Custom GRPO pipeline

BKK_0820 · April 7, 2025, 6:29pm

Hello

I am currently trying to write my custom RL GRPO pipeline from scratch using Ray lib. Why starting from zero? In order to fine tune large visual language model (like Qwen2.5-VL-72B-Instruct-AWQ) I need to have FULL control over hiperparameters in DeepSpeed/vllm config, which is not the case for most RLHF libraries… I would like to use LoRA additionally.

Long story short, my dream training loop is something like below:
ray init deepspeed engine (2 GPUs) - one actor, tensor parallelism
ray init vllm engine (2 GPUs) - one actor, tensor parallelism
for epoch in epochs:
for step, batch in ray.dataloader():
1. model_infer generate output
2. calculate custom reward based on decoded tokens and logit’s propab.
3. calculate loss
4. deepspeed_model backdrop and forwardpass

Having that on mind, I have few questions.

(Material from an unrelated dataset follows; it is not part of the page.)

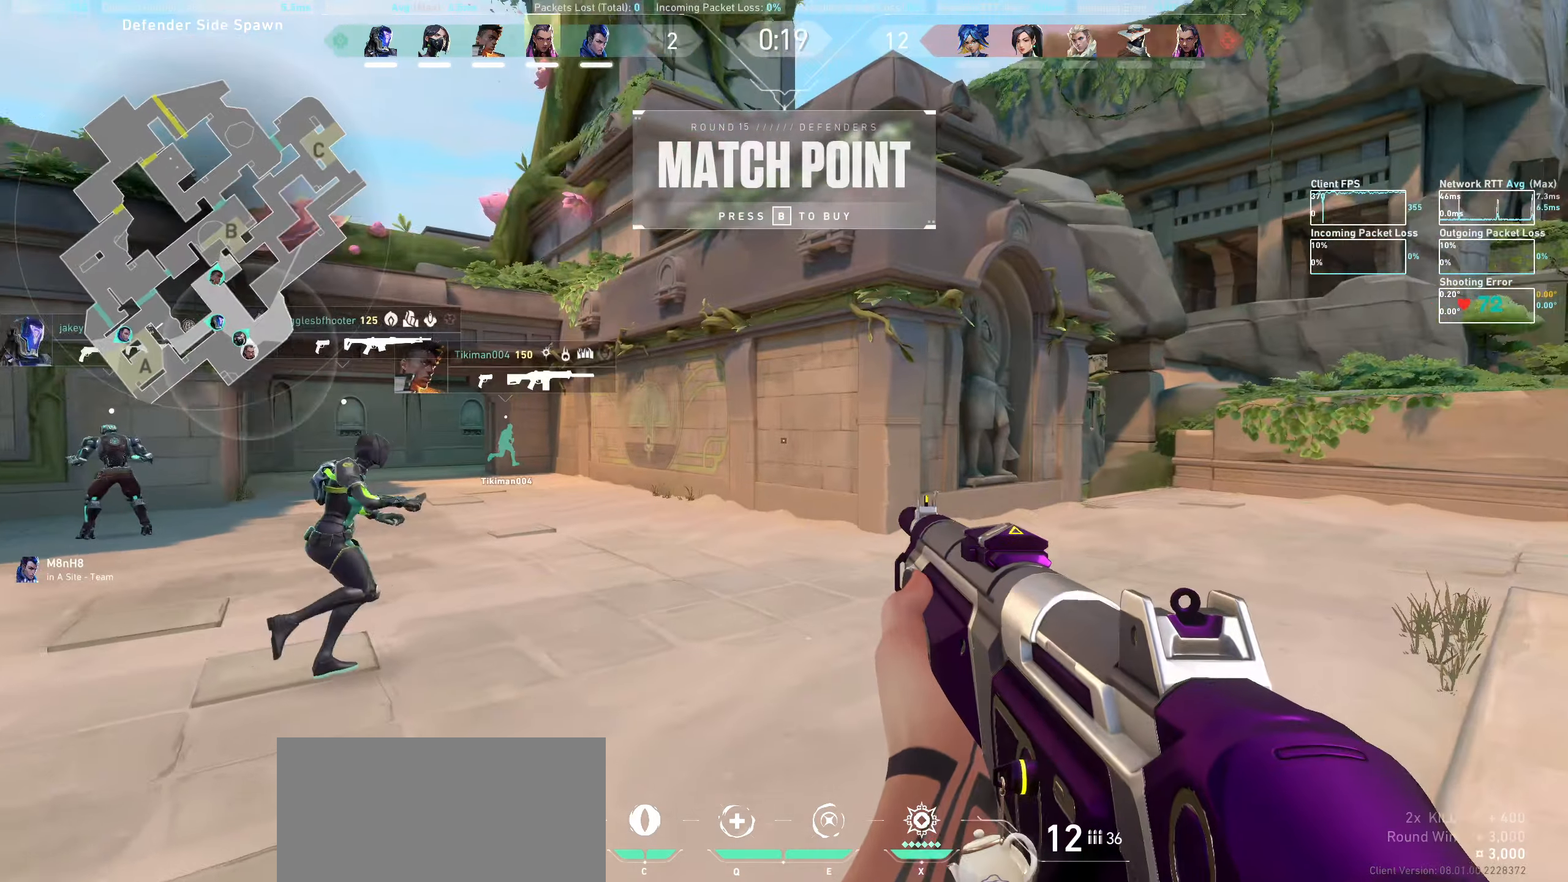
{"keys": ["d"], "mouse": [], "events": [[133, "w", "up"], [300, "d", "down"]]}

Problem is with weights compatibility. After first iteration over example, I update weights which, by definition, make two model’s instances different. Is there better way to sync. them without having to save adapters every time and loading them again (thus making new vllm model init)?
Is there a way to set up qwen vl processor with its config or am I missing something?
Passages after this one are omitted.